Why did I call this a revolutionary indication of thriving?
When we have been sexually betrayed, whether we knew all along or it is a one time discovery, it has the potential to destroy our self confidence. The betrayal makes us question our worth. Our worth as a wife. Our worth as a human being.
The man that vowed to love me, exclusively on our wedding day, didn't see or value my worth as a woman and wife, does anyone else?
I know I am not the only one who has struggled with this. In my experience talking with women who have been sexually betrayed, the majority of us struggle with questioning our worth.
worth - the value of something measured by its qualities or by the esteem in which it is held
The esteem in which it is held. It seems like if we were held in esteem they would not have this problem, however we have to remember that they have choice in looking at pornography or having an affair and ultimately it has nothing to do with us.
I have had to fight my way back to knowing and believing my worth. Not just my worth as a human being in the eyes of other humans but also my worth as a child of Yahweh.
It has been a hard fight, often I felt like it was two steps forward and ten back. I would start to believe that I have worth, then something would happen and I would go back to questioning it.
Having friends who speak life into you, is invaluable in this fight to believe in your worth. Friends who will speak scripture over you, pray with and for you, who list out the reasons you have worth and how much you are needed in this world with your particular gifts. I am so blessed with friends who do and did these things.
A friend recently said this to me when I shared that I have struggled with my worth.
"You have value. It's not based on being a mother or someone's wife. It's that you are made in the image of our heavenly Father. That Yeshua chose to die for you. Your value comes from our Creator."
Do you have any idea how often I have said pretty much the exact same thing to others? To have someone else say it back to me, brought me to tears, even though this isn't a battle I am currently in. I am pretty settled in knowing my worth at the moment but you can believe I will be coming back to these words, if and when they are needed.
Maybe you need those words, too. Write them down, put them where you will see them daily. Take them from your head to your heart.

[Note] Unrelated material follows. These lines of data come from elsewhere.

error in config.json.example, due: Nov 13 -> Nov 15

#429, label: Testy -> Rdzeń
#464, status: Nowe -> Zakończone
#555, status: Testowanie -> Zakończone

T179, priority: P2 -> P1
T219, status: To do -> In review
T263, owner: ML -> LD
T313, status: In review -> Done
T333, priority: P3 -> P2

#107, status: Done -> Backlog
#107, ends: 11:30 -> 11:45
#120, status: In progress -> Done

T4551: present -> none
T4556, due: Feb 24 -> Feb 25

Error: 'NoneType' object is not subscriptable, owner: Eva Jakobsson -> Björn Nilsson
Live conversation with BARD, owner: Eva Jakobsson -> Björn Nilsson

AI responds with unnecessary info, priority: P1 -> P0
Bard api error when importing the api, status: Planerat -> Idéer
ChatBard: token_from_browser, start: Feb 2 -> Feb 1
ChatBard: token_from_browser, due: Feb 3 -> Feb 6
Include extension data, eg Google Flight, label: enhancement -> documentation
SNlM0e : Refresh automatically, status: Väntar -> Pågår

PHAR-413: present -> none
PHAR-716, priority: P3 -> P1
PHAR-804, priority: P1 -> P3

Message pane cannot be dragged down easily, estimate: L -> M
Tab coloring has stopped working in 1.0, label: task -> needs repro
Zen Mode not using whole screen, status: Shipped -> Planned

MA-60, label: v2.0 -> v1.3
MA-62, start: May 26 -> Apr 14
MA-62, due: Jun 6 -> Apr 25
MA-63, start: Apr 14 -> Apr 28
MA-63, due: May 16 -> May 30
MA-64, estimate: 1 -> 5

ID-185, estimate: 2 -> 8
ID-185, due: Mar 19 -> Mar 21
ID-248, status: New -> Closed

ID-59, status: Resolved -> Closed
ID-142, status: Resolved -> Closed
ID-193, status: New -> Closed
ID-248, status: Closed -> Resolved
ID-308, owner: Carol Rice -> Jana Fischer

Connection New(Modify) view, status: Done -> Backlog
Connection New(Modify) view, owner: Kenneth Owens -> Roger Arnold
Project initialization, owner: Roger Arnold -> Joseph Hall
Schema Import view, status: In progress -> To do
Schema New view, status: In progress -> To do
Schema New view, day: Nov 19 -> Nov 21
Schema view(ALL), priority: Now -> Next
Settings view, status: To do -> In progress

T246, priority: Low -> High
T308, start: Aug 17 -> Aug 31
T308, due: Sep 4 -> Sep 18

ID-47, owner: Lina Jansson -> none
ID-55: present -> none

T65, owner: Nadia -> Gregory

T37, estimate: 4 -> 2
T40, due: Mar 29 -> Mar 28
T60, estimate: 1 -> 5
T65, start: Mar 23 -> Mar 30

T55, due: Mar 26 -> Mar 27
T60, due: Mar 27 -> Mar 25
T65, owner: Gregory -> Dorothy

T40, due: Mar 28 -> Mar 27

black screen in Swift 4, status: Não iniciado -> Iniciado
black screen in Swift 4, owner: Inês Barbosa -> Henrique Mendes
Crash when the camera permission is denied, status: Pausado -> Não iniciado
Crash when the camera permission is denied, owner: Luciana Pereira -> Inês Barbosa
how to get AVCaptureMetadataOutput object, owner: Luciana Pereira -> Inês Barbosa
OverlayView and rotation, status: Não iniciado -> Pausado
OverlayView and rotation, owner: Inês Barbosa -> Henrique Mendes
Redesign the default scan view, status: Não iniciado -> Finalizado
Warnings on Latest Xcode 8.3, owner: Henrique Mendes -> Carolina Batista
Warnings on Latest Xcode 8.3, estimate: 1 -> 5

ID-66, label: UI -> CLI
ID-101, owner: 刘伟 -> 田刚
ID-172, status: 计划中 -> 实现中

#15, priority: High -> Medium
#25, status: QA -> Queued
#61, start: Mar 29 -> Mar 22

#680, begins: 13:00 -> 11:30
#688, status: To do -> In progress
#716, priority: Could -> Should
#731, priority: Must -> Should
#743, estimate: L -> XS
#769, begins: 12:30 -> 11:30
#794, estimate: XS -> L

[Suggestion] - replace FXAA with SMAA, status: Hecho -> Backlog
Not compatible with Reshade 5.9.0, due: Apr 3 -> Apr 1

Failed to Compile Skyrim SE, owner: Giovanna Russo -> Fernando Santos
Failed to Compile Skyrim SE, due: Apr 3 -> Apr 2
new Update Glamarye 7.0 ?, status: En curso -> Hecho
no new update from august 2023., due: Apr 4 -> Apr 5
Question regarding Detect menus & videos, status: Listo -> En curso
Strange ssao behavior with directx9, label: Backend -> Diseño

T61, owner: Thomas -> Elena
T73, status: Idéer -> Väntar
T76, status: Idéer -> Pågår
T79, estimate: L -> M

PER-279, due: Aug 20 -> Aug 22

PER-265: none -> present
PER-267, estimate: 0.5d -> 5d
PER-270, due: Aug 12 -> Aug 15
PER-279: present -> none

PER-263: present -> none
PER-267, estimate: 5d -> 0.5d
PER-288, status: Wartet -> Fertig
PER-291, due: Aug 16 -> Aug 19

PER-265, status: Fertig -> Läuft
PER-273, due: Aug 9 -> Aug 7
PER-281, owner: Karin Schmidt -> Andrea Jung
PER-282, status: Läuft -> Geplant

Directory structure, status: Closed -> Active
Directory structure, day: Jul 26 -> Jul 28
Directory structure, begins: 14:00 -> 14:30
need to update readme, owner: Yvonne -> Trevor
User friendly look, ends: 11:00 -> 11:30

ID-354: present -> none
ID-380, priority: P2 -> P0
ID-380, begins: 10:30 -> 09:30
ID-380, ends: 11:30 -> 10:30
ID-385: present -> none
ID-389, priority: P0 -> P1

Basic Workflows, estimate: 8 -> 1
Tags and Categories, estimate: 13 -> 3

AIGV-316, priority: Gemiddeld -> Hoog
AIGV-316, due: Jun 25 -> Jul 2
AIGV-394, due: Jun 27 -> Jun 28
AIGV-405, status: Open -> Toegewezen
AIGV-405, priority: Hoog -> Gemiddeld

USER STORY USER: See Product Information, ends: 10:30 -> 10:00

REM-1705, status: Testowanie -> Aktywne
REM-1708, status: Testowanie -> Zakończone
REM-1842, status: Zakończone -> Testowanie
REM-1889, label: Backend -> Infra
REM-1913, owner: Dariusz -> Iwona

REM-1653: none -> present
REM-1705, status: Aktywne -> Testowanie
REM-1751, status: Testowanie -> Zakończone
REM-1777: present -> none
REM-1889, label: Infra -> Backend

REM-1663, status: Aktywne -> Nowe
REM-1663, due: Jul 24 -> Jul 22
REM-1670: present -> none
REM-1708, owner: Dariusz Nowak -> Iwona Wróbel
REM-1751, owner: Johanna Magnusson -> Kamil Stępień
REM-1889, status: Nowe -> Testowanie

That was another challenge, getting them from my head to my heart. There are some several things that helped me do that. One of the things that helped me do this was the following scriptures.
Each of us were created very intentionally. See what David has to say in Psalm 139.
For the music director, a psalm of David.
1 O Lord, you examine me and know me. 2 You know when I sit down and when I get up; even from far away you understand my motives. 3 You carefully observe me when I travel or when I lie down to rest; you are aware of everything I do. 4 Certainly my tongue does not frame a word without you, O Lord, being thoroughly aware of it. 5 You squeeze me in from behind and in front; you place your hand on me. 6 Your knowledge is beyond my comprehension; it is so far beyond me, I am unable to fathom it. 7 Where can I go to escape your Spirit? Where can I flee to escape your presence? 8 If I were to ascend to heaven, you would be there. If I were to sprawl out in Sheol, there you would be. 9 If I were to fly away on the wings of the dawn and settle down on the other side of the sea, 10 even there your hand would guide me, your right hand would grab hold of me. 11 If I were to say, “Certainly the darkness will cover me, and the light will turn to night all around me,” 12 even the darkness is not too dark for you to see, and the night is as bright as day; darkness and light are the same to you. 13 Certainly you made my mind and heart; you wove me together in my mother’s womb. 14 I will give you thanks because your deeds are awesome and amazing. You knew me thoroughly; 15 my bones were not hidden from you, when I was made in secret and sewed together in the depths of the earth. 16 Your eyes saw me when I was inside the womb. All the days ordained for me were recorded in your scroll before one of them came into existence. 17 How difficult it is for me to fathom your thoughts about me, O God! How vast is their sum total. 18 If I tried to count them, they would outnumber the grains of sand. Even if I finished counting them, I would still have to contend with you. 19 If only you would kill the wicked, O God! Get away from me, you violent men! 20 They rebel against you and act deceitfully; your enemies lie. 21 O Lord, do I not hate those who hate you and despise those who oppose you? 22 I absolutely hate them; they have become my enemies. 23 Examine me, O God, and probe my thoughts. Test me, and know my concerns. 24 See if there is any idolatrous way in me, and lead me in the everlasting way.
See the intentionality there? You have worth. You are valuable. Still struggle to see it?
Read what Yeshua says in Matthew 6:25-34. Go read it, highlight it, put it deep within your heart, down in your bones. You are valuable. You are worthy. Simply because Yeshua said so.
Once you get this truth into your being, it revolutionizes the way you see yourself, the way you carry yourself and how you speak to and about yourself. Your life changes.
What other scriptures tell you how valuable and worthy you are?
How will you continue to get it into your being?